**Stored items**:

----------------

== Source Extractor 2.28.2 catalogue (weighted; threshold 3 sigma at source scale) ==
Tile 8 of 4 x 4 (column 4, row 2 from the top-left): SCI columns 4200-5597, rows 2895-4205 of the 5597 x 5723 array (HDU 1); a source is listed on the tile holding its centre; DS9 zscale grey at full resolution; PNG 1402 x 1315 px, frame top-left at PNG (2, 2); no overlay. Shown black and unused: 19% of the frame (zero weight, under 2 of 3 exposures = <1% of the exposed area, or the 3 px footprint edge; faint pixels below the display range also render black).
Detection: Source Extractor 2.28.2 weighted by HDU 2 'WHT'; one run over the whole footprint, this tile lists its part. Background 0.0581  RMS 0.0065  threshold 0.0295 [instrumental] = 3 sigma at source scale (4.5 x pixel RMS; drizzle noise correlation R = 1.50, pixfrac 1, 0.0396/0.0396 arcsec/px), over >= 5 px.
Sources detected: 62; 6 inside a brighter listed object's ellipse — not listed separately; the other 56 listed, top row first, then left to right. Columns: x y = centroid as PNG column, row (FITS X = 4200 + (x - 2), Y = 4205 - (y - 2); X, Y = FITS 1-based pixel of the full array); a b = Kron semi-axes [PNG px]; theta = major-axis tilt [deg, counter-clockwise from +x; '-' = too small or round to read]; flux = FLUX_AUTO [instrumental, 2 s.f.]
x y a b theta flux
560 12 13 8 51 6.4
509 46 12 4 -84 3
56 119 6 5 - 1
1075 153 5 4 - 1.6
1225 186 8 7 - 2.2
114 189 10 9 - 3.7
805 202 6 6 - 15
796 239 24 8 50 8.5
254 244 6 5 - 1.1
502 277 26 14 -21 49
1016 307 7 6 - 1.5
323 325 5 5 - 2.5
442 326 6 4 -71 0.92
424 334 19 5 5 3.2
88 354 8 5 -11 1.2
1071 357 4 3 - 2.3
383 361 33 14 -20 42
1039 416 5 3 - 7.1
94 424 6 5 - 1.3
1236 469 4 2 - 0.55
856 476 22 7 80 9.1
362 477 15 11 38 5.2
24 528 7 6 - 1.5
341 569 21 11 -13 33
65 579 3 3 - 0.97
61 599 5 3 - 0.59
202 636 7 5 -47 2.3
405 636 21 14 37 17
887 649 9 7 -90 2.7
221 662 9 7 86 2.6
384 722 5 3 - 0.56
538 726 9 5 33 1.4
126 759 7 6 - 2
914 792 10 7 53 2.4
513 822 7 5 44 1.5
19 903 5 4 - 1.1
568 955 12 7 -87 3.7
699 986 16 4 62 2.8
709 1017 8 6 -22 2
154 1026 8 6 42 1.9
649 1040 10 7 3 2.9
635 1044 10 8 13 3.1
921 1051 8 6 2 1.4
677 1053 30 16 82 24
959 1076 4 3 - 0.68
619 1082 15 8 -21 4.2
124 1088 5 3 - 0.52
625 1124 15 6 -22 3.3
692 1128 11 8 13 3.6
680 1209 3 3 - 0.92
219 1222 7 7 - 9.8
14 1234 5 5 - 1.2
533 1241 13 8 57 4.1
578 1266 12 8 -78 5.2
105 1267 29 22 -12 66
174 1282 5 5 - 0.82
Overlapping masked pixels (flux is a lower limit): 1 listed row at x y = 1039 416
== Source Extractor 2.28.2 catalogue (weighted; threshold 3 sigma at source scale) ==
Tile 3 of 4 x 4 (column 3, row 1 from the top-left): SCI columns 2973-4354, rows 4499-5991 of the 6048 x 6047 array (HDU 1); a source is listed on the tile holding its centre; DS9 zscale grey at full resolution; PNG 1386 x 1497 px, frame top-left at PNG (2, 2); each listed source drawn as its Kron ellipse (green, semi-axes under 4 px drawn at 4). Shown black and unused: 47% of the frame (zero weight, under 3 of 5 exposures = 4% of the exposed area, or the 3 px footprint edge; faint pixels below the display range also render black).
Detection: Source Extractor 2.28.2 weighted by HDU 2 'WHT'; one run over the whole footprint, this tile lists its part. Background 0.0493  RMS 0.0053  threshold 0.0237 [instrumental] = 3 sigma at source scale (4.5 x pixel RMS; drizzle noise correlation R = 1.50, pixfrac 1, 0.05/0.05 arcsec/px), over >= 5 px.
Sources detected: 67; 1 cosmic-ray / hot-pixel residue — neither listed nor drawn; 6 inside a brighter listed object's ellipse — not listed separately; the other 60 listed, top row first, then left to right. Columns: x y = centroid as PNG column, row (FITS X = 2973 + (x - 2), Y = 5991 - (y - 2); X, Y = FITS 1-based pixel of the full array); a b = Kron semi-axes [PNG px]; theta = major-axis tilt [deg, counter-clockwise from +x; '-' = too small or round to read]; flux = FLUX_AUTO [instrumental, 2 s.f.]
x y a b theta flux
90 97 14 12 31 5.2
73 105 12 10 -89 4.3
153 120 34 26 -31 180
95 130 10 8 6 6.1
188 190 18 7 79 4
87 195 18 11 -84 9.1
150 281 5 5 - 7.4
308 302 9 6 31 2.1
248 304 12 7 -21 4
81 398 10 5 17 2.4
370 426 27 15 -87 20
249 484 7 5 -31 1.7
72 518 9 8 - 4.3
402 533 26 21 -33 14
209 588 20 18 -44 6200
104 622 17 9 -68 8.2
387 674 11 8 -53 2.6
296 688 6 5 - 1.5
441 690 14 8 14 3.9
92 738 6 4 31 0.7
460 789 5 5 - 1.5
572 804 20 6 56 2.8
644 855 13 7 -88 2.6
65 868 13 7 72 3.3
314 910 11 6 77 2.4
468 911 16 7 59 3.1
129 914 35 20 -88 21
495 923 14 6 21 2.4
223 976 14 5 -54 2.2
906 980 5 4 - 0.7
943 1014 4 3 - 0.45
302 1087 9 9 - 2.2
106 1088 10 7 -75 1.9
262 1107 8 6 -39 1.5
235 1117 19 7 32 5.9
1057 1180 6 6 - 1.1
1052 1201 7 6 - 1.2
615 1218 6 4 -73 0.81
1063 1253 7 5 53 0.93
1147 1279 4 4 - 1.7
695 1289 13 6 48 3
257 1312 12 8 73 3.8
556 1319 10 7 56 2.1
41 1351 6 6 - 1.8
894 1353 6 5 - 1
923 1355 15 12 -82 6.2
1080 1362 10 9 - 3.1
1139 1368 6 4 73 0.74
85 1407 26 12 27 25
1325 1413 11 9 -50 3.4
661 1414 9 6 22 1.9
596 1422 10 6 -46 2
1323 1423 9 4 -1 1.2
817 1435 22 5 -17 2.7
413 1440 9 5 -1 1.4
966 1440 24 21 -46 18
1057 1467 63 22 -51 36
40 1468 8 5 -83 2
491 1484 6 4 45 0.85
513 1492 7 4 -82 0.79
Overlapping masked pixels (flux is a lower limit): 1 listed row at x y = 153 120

----------------

**EXERCISE TASK**: Rewrite the data above, replacing every instance of "Source Extractor" with "SExtractor" and leaving everything else unchanged.

**FINISHED ANSWER**:
== SExtractor 2.28.2 catalogue (weighted; threshold 3 sigma at source scale) ==
Tile 8 of 4 x 4 (column 4, row 2 from the top-left): SCI columns 4200-5597, rows 2895-4205 of the 5597 x 5723 array (HDU 1); a source is listed on the tile holding its centre; DS9 zscale grey at full resolution; PNG 1402 x 1315 px, frame top-left at PNG (2, 2); no overlay. Shown black and unused: 19% of the frame (zero weight, under 2 of 3 exposures = <1% of the exposed area, or the 3 px footprint edge; faint pixels below the display range also render black).
Detection: SExtractor 2.28.2 weighted by HDU 2 'WHT'; one run over the whole footprint, this tile lists its part. Background 0.0581  RMS 0.0065  threshold 0.0295 [instrumental] = 3 sigma at source scale (4.5 x pixel RMS; drizzle noise correlation R = 1.50, pixfrac 1, 0.0396/0.0396 arcsec/px), over >= 5 px.
Sources detected: 62; 6 inside a brighter listed object's ellipse — not listed separately; the other 56 listed, top row first, then left to right. Columns: x y = centroid as PNG column, row (FITS X = 4200 + (x - 2), Y = 4205 - (y - 2); X, Y = FITS 1-based pixel of the full array); a b = Kron semi-axes [PNG px]; theta = major-axis tilt [deg, counter-clockwise from +x; '-' = too small or round to read]; flux = FLUX_AUTO [instrumental, 2 s.f.]
x y a b theta flux
560 12 13 8 51 6.4
509 46 12 4 -84 3
56 119 6 5 - 1
1075 153 5 4 - 1.6
1225 186 8 7 - 2.2
114 189 10 9 - 3.7
805 202 6 6 - 15
796 239 24 8 50 8.5
254 244 6 5 - 1.1
502 277 26 14 -21 49
1016 307 7 6 - 1.5
323 325 5 5 - 2.5
442 326 6 4 -71 0.92
424 334 19 5 5 3.2
88 354 8 5 -11 1.2
1071 357 4 3 - 2.3
383 361 33 14 -20 42
1039 416 5 3 - 7.1
94 424 6 5 - 1.3
1236 469 4 2 - 0.55
856 476 22 7 80 9.1
362 477 15 11 38 5.2
24 528 7 6 - 1.5
341 569 21 11 -13 33
65 579 3 3 - 0.97
61 599 5 3 - 0.59
202 636 7 5 -47 2.3
405 636 21 14 37 17
887 649 9 7 -90 2.7
221 662 9 7 86 2.6
384 722 5 3 - 0.56
538 726 9 5 33 1.4
126 759 7 6 - 2
914 792 10 7 53 2.4
513 822 7 5 44 1.5
19 903 5 4 - 1.1
568 955 12 7 -87 3.7
699 986 16 4 62 2.8
709 1017 8 6 -22 2
154 1026 8 6 42 1.9
649 1040 10 7 3 2.9
635 1044 10 8 13 3.1
921 1051 8 6 2 1.4
677 1053 30 16 82 24
959 1076 4 3 - 0.68
619 1082 15 8 -21 4.2
124 1088 5 3 - 0.52
625 1124 15 6 -22 3.3
692 1128 11 8 13 3.6
680 1209 3 3 - 0.92
219 1222 7 7 - 9.8
14 1234 5 5 - 1.2
533 1241 13 8 57 4.1
578 1266 12 8 -78 5.2
105 1267 29 22 -12 66
174 1282 5 5 - 0.82
Overlapping masked pixels (flux is a lower limit): 1 listed row at x y = 1039 416
== SExtractor 2.28.2 catalogue (weighted; threshold 3 sigma at source scale) ==
Tile 3 of 4 x 4 (column 3, row 1 from the top-left): SCI columns 2973-4354, rows 4499-5991 of the 6048 x 6047 array (HDU 1); a source is listed on the tile holding its centre; DS9 zscale grey at full resolution; PNG 1386 x 1497 px, frame top-left at PNG (2, 2); each listed source drawn as its Kron ellipse (green, semi-axes under 4 px drawn at 4). Shown black and unused: 47% of the frame (zero weight, under 3 of 5 exposures = 4% of the exposed area, or the 3 px footprint edge; faint pixels below the display range also render black).
Detection: SExtractor 2.28.2 weighted by HDU 2 'WHT'; one run over the whole footprint, this tile lists its part. Background 0.0493  RMS 0.0053  threshold 0.0237 [instrumental] = 3 sigma at source scale (4.5 x pixel RMS; drizzle noise correlation R = 1.50, pixfrac 1, 0.05/0.05 arcsec/px), over >= 5 px.
Sources detected: 67; 1 cosmic-ray / hot-pixel residue — neither listed nor drawn; 6 inside a brighter listed object's ellipse — not listed separately; the other 60 listed, top row first, then left to right. Columns: x y = centroid as PNG column, row (FITS X = 2973 + (x - 2), Y = 5991 - (y - 2); X, Y = FITS 1-based pixel of the full array); a b = Kron semi-axes [PNG px]; theta = major-axis tilt [deg, counter-clockwise from +x; '-' = too small or round to read]; flux = FLUX_AUTO [instrumental, 2 s.f.]
x y a b theta flux
90 97 14 12 31 5.2
73 105 12 10 -89 4.3
153 120 34 26 -31 180
95 130 10 8 6 6.1
188 190 18 7 79 4
87 195 18 11 -84 9.1
150 281 5 5 - 7.4
308 302 9 6 31 2.1
248 304 12 7 -21 4
81 398 10 5 17 2.4
370 426 27 15 -87 20
249 484 7 5 -31 1.7
72 518 9 8 - 4.3
402 533 26 21 -33 14
209 588 20 18 -44 6200
104 622 17 9 -68 8.2
387 674 11 8 -53 2.6
296 688 6 5 - 1.5
441 690 14 8 14 3.9
92 738 6 4 31 0.7
460 789 5 5 - 1.5
572 804 20 6 56 2.8
644 855 13 7 -88 2.6
65 868 13 7 72 3.3
314 910 11 6 77 2.4
468 911 16 7 59 3.1
129 914 35 20 -88 21
495 923 14 6 21 2.4
223 976 14 5 -54 2.2
906 980 5 4 - 0.7
943 1014 4 3 - 0.45
302 1087 9 9 - 2.2
106 1088 10 7 -75 1.9
262 1107 8 6 -39 1.5
235 1117 19 7 32 5.9
1057 1180 6 6 - 1.1
1052 1201 7 6 - 1.2
615 1218 6 4 -73 0.81
1063 1253 7 5 53 0.93
1147 1279 4 4 - 1.7
695 1289 13 6 48 3
257 1312 12 8 73 3.8
556 1319 10 7 56 2.1
41 1351 6 6 - 1.8
894 1353 6 5 - 1
923 1355 15 12 -82 6.2
1080 1362 10 9 - 3.1
1139 1368 6 4 73 0.74
85 1407 26 12 27 25
1325 1413 11 9 -50 3.4
661 1414 9 6 22 1.9
596 1422 10 6 -46 2
1323 1423 9 4 -1 1.2
817 1435 22 5 -17 2.7
413 1440 9 5 -1 1.4
966 1440 24 21 -46 18
1057 1467 63 22 -51 36
40 1468 8 5 -83 2
491 1484 6 4 45 0.85
513 1492 7 4 -82 0.79
Overlapping masked pixels (flux is a lower limit): 1 listed row at x y = 153 120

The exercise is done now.